This project is a Python-based web scraping and data visualization project using the Scrapy, pymongo, and Dash libraries. The goal is to scrape data from books.toscrape.com, store it in a MongoDB database, and create a dashboard to search and visualize the scraped book data.
- Installation
- Usage
- Project Structure
- Scraping
- Dashboard
- Automatic execution with anacron
- Contributing
-
Clone the repository:
git clone [email protected]:kstarkiller/simplon_brief08_web_scrapping.git
-
Navigate to the project directory:
cd simplon_brief08_web_scraping (or whatever you named this project)
-
Install the required dependencies:
pip install -r dash/requirements.txt
To scrape data from books.toscrape.com, you first have to install MongoDB and create your user (if not already done): without this step you won't be able to run scraping process. See instructions to install MongoDB and create an user below
In spider.py and main.py, replace MONGO_USR and MONGO_PWD variables by your MongoDB username and password (see lines 14 and 15 of the spider.py file and line 23 of the main.py)

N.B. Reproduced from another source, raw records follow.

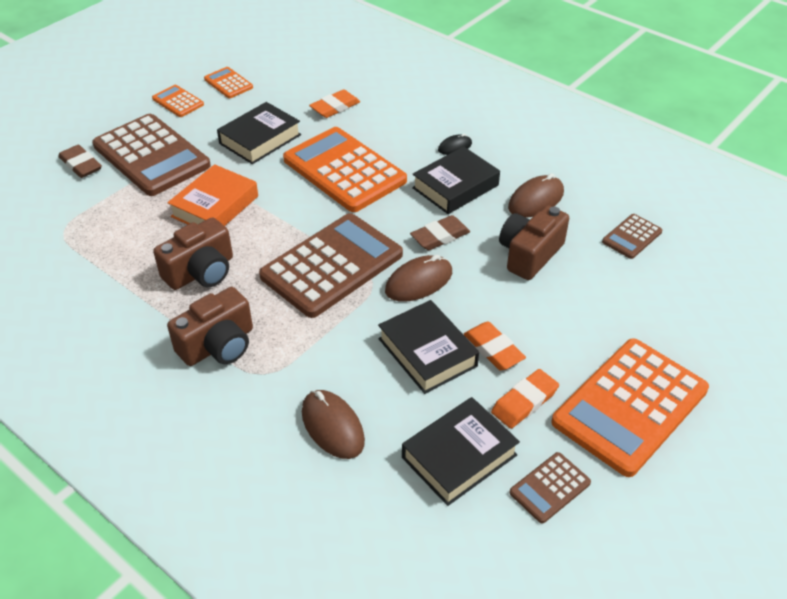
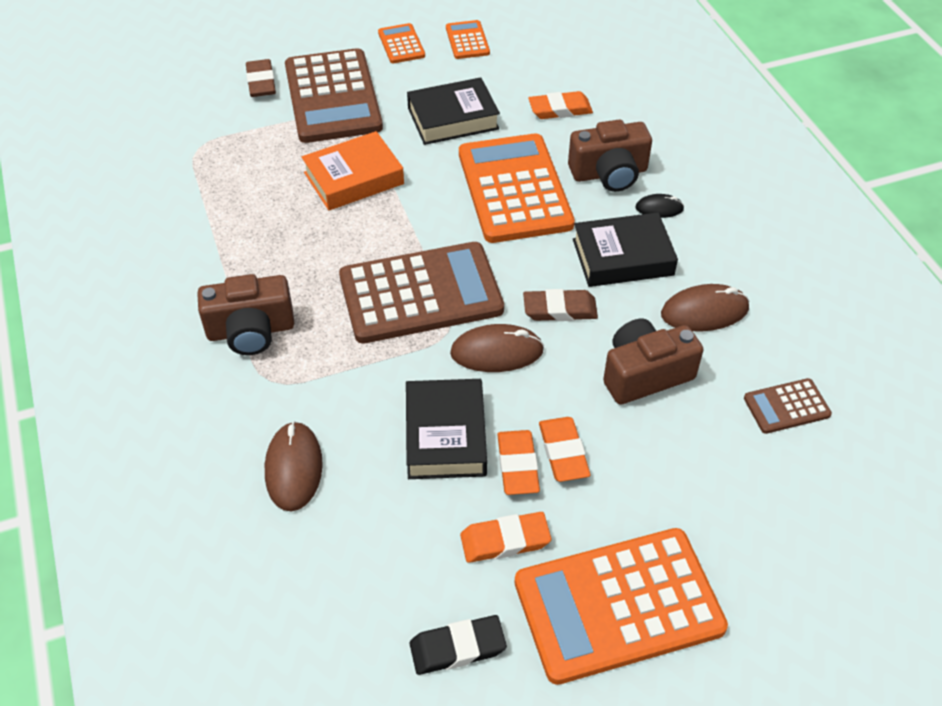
camera: 30 degrees right, 5 degrees up
brown camera [153,217,233,290] -> brown camera moved to [568,120,652,192]
black book [402,397,520,506] -> none
brown calculator [509,452,591,524] -> black eraser [410,615,507,675]
none -> orange eraser [539,417,591,482]

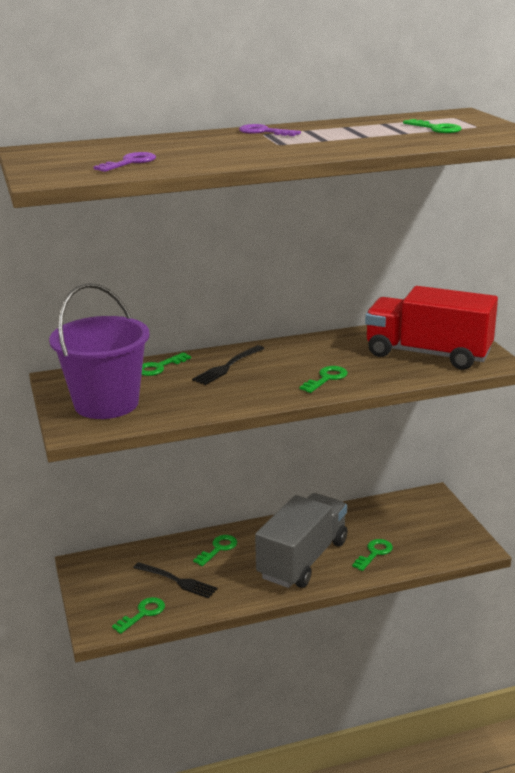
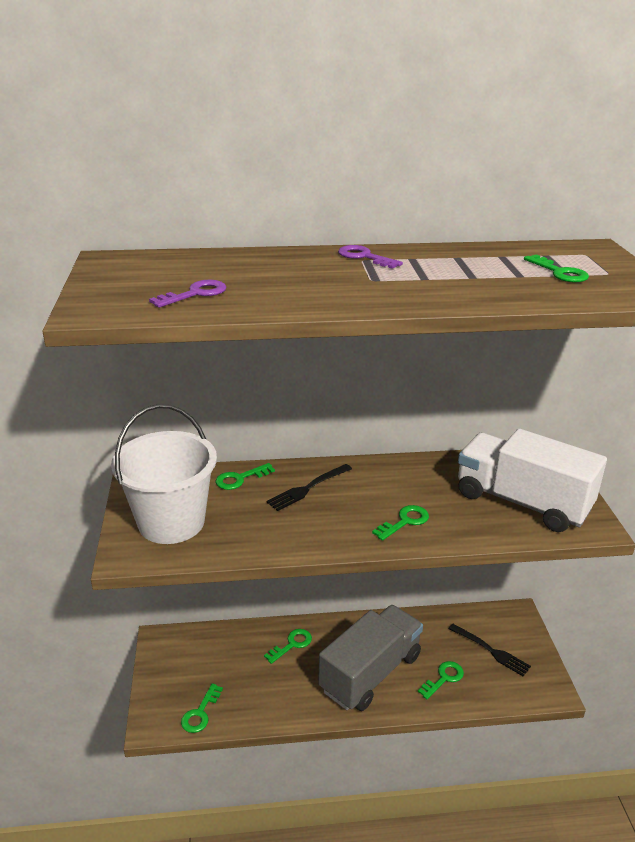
camera: 10 degrees right, 5 degrees up
purple bucket [49,283,150,419] -> white bucket [111,404,217,544]
green key [112,597,165,634] -> green key turned 150 degrees clockwise [181,683,223,733]
black fork [133,562,217,599] -> black fork moved to [448,624,531,676]
red truck [365,286,498,370] -> white truck [458,429,607,532]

Then you can run the following command: scrapy crawl myspider
This command will initiate the scraping process and save the scraped data in 'books' collection of 'scraped_books' database.
To launch the dashboard, run the following command: python dash/main.py
Visit http://localhost:8050/ in your web browser to interact with the dashboard. You can search for books and visualize some data points.
To crawling books.toscrape.com website every day (monday to friday) automatically go the ~/etc/anacrontab and write this line and the end of the file :
1 15 spider [1-5] "~/path/to/your/file"
What means this line ?
- 1: Specifies that the command should be executed every day.
- 15: Represents the delay in minutes.
- spider: Is the identifier for the job.
- [1-5]: This specifies the range of days from Monday (1) to Friday (5). So, the command will only be executed on days 1 through 5 (Monday to Friday).
- /path/to/your/file: Is the path to the program or script that will be executed.
simplon_brief08_web_scraping/
├── scraping/
│ ├── myproject/
│ │ ├── spiders/
│ │ │ ├── _init_.py
│ │ │ └── spider.py
│ │ ├── _init_.py
│ │ ├── items.py
│ │ ├── middlewares.py
│ │ ├── pipelines.py
│ │ └── settings.py
│ └── scrapy.cgf
├── dash/
│ ├── assets
│ │ ├── icons/
│ │ │ ├── logo.svg
│ │ │ └── search_icon.svg
│ │ └── style.css
│ ├── main.py
│ └── requirements.txt
├── api/
│ └── traduction_api.py
├── .gitignore
└── README.md
- scraping/ : Contains the Scrapy spider for scraping book data.
- spider.py: Script to scrape data and store them in a MongoDB database.
- main.py: Script to create and launch the Dash dashboard.
- requirements.txt: Lists the required Python libraries and versions.
- README.md: Project documentation.
Feel free to contribute to this project by opening issues or submitting pull requests. Your input is highly appreciated.
This guide will walk you through the process of installing MongoDB on Ubuntu and creating a user with read and write permissions.
sudo apt update
sudo apt install -y mongodb
sudo systemctl start mongod
sudo systemctl enable mongod
mongosh
use admin
Replace username and password with your desired values.
db.createUser({
user: "username",
pwd: "password",
roles: [
{ role: "readWrite", db: "your_database" }
]
})
Make sure to replace your_database with the name of the database you want to grant read and write permissions to.
exit
mongo -u username -p password --authenticationDatabase your_database
Replace username, password, and your_database with your specified values.
use your_database
db.getCollectionNames()
This should display the collections in your database, confirming that the user has read and write permissions.